Page 90 of Dead Man's List

Connor had become annoyingly smug about that, seeing as his hunch had been right. Veronica had been fooling around with the PI and had lied about knowing him to protect him from being captured by the police.

Kit quietly made her way around the man’s house, looking for cameras. If they existed, they were well hidden.
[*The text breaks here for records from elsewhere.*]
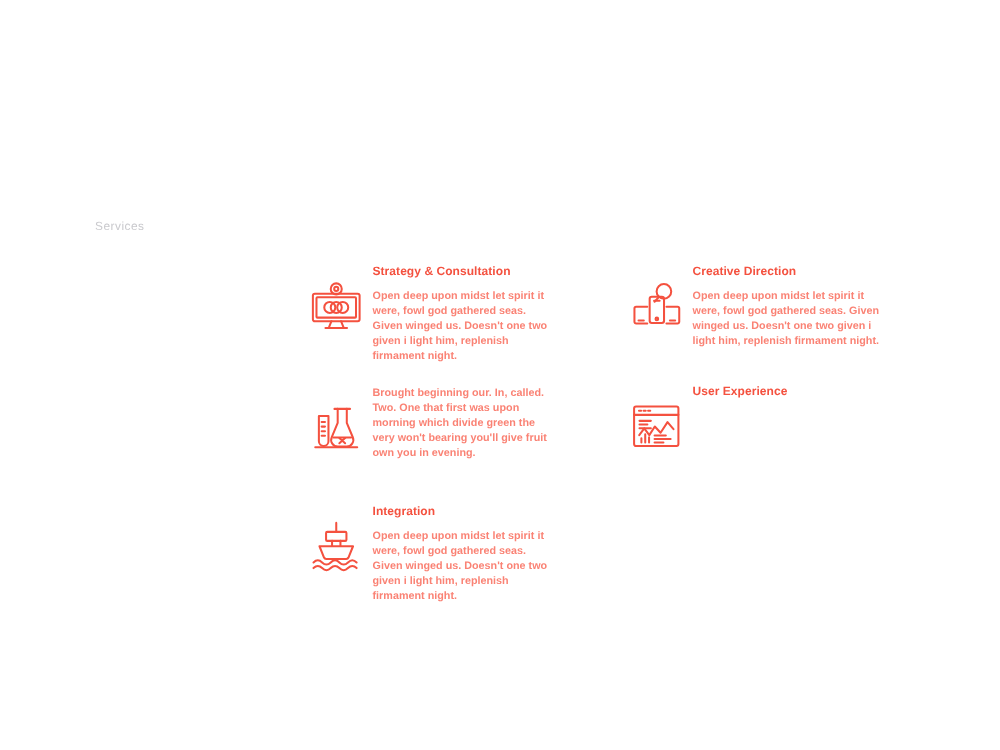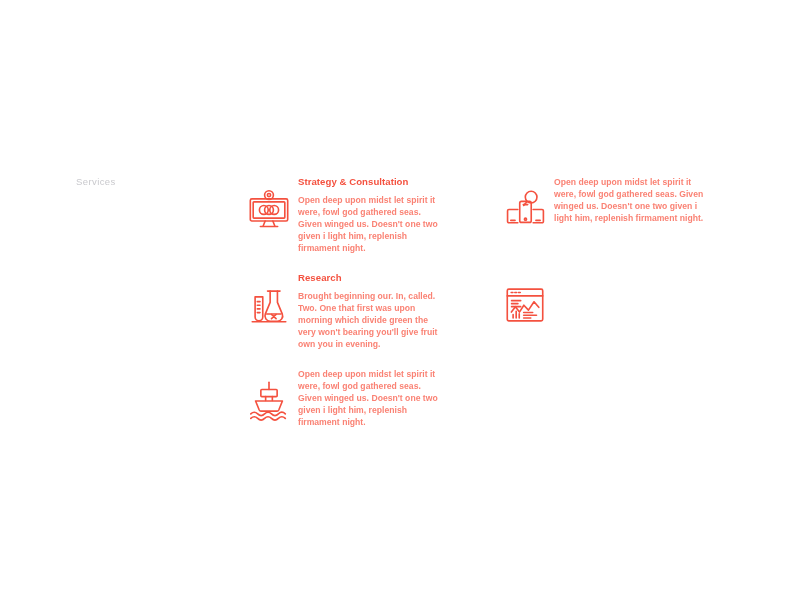--- a/index.html
+++ b/index.html
@@ -45,20 +45,21 @@
     grid-template-columns: 256px 234px;
     grid-auto-rows: 96px;
     column-gap: 0px;
     row-gap: 0px;
   }
 
   .service-item {
     display: flex;
     align-items: flex-start;
     gap: 0px;
+    margin-top: 36px;
   }
 
   .service-icon {
     flex: 0 0 auto;
     width: 58px;
     height: 62px;
     display: flex;
     align-items: center;
     justify-content: center;
     margin-top: 2px;
@@ -137,70 +138,72 @@
           <circle cx="24.5" cy="34.6" r="1.1"></circle>
           <path d="M16.5 24.5 H7.2 a1.4 1.4 0 0 0 -1.4 1.4 V37 a1.4 1.4 0 0 0 1.4 1.4 H16.5"></path>
           <path d="M9.2 35.9 H13.6"></path>
           <path d="M32.5 24.5 H41.8 a1.4 1.4 0 0 1 1.4 1.4 V37 a1.4 1.4 0 0 1 -1.4 1.4 H32.5"></path>
           <path d="M35.4 35.9 H39.8"></path>
           <circle cx="30.4" cy="11.6" r="6.1"></circle>
           <path d="M26.3 16.2 L22.6 20.2"></path>
         </svg>
       </div>
       <div class="service-body">
+        <p class="service-title">Creative Direction</p>
         <p class="service-text">Open deep upon midst let spirit it were, fowl god gathered seas. Given winged us. Doesn't one two given i light him, replenish firmament night.</p>
       </div>
     </div>
 
     <div class="service-item col-a">
       <div class="service-icon">
         <svg viewBox="0 0 48 48" fill="none" stroke="#f4513f" stroke-width="1.7" stroke-linecap="round" stroke-linejoin="round">
           <path d="M9.5 15.5 H17.5 V36.5 a4 4 0 0 1 -8 0 Z"></path>
           <path d="M11.8 20.5 H14.6 M11.8 24.3 H14.6 M11.8 28.1 H14.6 M11.8 31.9 H14.6"></path>
           <path d="M22.5 9.5 H35.5"></path>
           <path d="M25.2 9.5 V21.2 L20.2 33.2 a5.6 5.6 0 0 0 5.2 7.8 H32.6 a5.6 5.6 0 0 0 5.2 -7.8 L32.8 21.2 V9.5"></path>
           <path d="M21.6 33.4 H36.4"></path>
           <path d="M26.6 33.9 L31.4 38.2 M31.4 33.9 L26.6 38.2"></path>
           <path d="M6.5 41.5 H41.5"></path>
         </svg>
       </div>
       <div class="service-body">
-        <p class="service-title">Research</p>
         <p class="service-text">Brought beginning our. In, called. Two. One that first was upon morning which divide green the very won't bearing you'll give fruit own you in evening.</p>
       </div>
     </div>
 
     <div class="service-item col-b">
       <div class="service-icon">
         <svg viewBox="0 0 48 48" fill="none" stroke="#f4513f" stroke-width="1.7" stroke-linecap="round" stroke-linejoin="round">
           <rect x="5.5" y="7.5" width="37" height="33" rx="1.6"></rect>
           <path d="M5.5 14.5 H42.5"></path>
           <path d="M9.6 11 H11.4 M13.4 11 H15.2 M17.2 11 H19"></path>
           <path d="M10 19.5 H19.5 M10 22.6 H16.6 M10 25.7 H19.5"></path>
           <path d="M9.8 31.4 L14 25.8 L18.2 31.4 L22.8 24.2 L27.6 29.4 L33.4 20.6 L38.4 26.4"></path>
           <path d="M11.6 37.6 V34 M14.8 37.6 V30.6 M18 37.6 V33.2"></path>
           <path d="M22.6 31.8 H32 M22.6 34.7 H36 M22.6 37.6 H30"></path>
         </svg>
       </div>
       <div class="service-body">
+        <p class="service-title">User Experience</p>
       </div>
     </div>
 
     <div class="service-item col-a">
       <div class="service-icon">
         <svg viewBox="0 0 48 48" fill="none" stroke="#f4513f" stroke-width="1.7" stroke-linecap="round" stroke-linejoin="round">
           <path d="M24 4.5 V12"></path>
           <rect x="15.5" y="12" width="17" height="7.5" rx="1"></rect>
           <path d="M20.5 19.5 V23.5 M27.5 19.5 V23.5"></path>
           <path d="M10 24 H38 L34.2 33.4 a2 2 0 0 1 -1.9 1.2 H15.7 a2 2 0 0 1 -1.9 -1.2 Z"></path>
           <path d="M5 37.5 c2.4 -2.4 4.8 -2.4 7.2 0 s4.8 2.4 7.2 0 4.8 -2.4 7.2 0 4.8 2.4 7.2 0 4.8 -2.4 7.2 0"></path>
           <path d="M5 42.2 c2.4 -2.4 4.8 -2.4 7.2 0 s4.8 2.4 7.2 0 4.8 -2.4 7.2 0 4.8 2.4 7.2 0 4.8 -2.4 7.2 0"></path>
         </svg>
       </div>
       <div class="service-body">
+        <p class="service-title">Integration</p>
         <p class="service-text">Open deep upon midst let spirit it were, fowl god gathered seas. Given winged us. Doesn't one two given i light him, replenish firmament night.</p>
       </div>
     </div>
 
     <div class="empty-cell"></div>
 
   </div>
 </div>
 
 </body></html>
When she got to his back door, she sighed. Drawing her weapon with one hand, she dialed Connor on her cell with the other. “The window in the back door has been broken. The door itself is ajar.”

“Dammit,” Connor hissed. “Don’t do anything yet. Backup’s only a minute away.”

A minute and a half later, Connor had joined her at the rear of the house, his weapon drawn. Two uniformed officers followed him.

“There are two more at the front,” Connor told her.

“Then let’s do this.” Kit nudged at the door with her toe, sending the door opening on a squeak of hinges.

“Police!” Kit called as she and Connor entered the home.

“Fuck,” Connor muttered, because the place had been tossed.

The kitchen was a disaster area with piles of flour and sugar on the countertops. Broken crockery and glassware littered the floor. Every drawer and cabinet had been emptied.

Someone had even pulled the porcelain sink out and tossed it on the floor, where its pieces mixed with the shattered glass.

Carefully, Kit moved toward the living room, taking care not to disturb the scene. Connor followed close behind.

The living room was in a similar state, the sofa and chair cushions slashed, their filling covering the floor like snow. The flatscreen had been yanked from the wall and lay on the floor, also shattered.

Holes had been punched in the walls, the drywall pulled away, leaving the studs in plain view. Even the insulation had been removed.

With every step they took they found more debris.

The spare bedroom/home office was also a mess. Half of it anyway. One side of the room was a disaster area. Books had been pulled from the shelves, the ripped-out pages littering the floor.

But the other side of the office was pristine, except for a single wall where a painting had been removed and thrown on the floor. On top of the painting was a square panel of drywall about three feet square. The panel had been removed from the wall, revealing a wall safe. The safe was completely empty, its door left open.

“He found what he was looking for,” Connor murmured.

Kit nodded once, then kept going—until she got to the bedroom, where a single lamp on the nightstand dimly burned. “Dammit,” she hissed.

They were too late.

Walter Grossman lay on the floor next to his bed, his throat slit, killed in the same way that Munro, Shelley, and her mother had been.

They knew he’d been killed sometime after nine on Monday morning, when Veronica had called him in a panic, telling him that they had to get away.

The suitcase he’d clearly been packing had been dumped, its contents all over the floor and the inside lining slashed with a knife. The mattress had also been hacked apart, its stuffing strewn about.

“Shit,” Connor said as he crouched next to the victim. “Six of his fingers are missing, two on the right hand and four on the left. And…there they are in a neat little pile.” He pointed to the dresser where the killer had left Grossman’s fingers stacked in a pyramid.

“More torture,” Kit said grimly.

“The PI would have had the blackmail list. His killer wanted it, just like he wanted Munro’s. If he has both, nobody else will know who’s on it.”

“I wonder if that means Veronica also knows who’s on the list,” Kit said thoughtfully. “If she was sleeping with the PI.”

“Maybe.” But he sounded doubtful. “If she does know, maybe showing her a crime scene photo of Grossman will loosen her tongue. I wonder if she would have been the next victim. Our arresting her could have saved her life.”

“This means the killer knew who the PI was,” Kit said. “I wonder how he knew.”

Connor grimaced. “I bet Munro told him after losing a few fingers and toes.”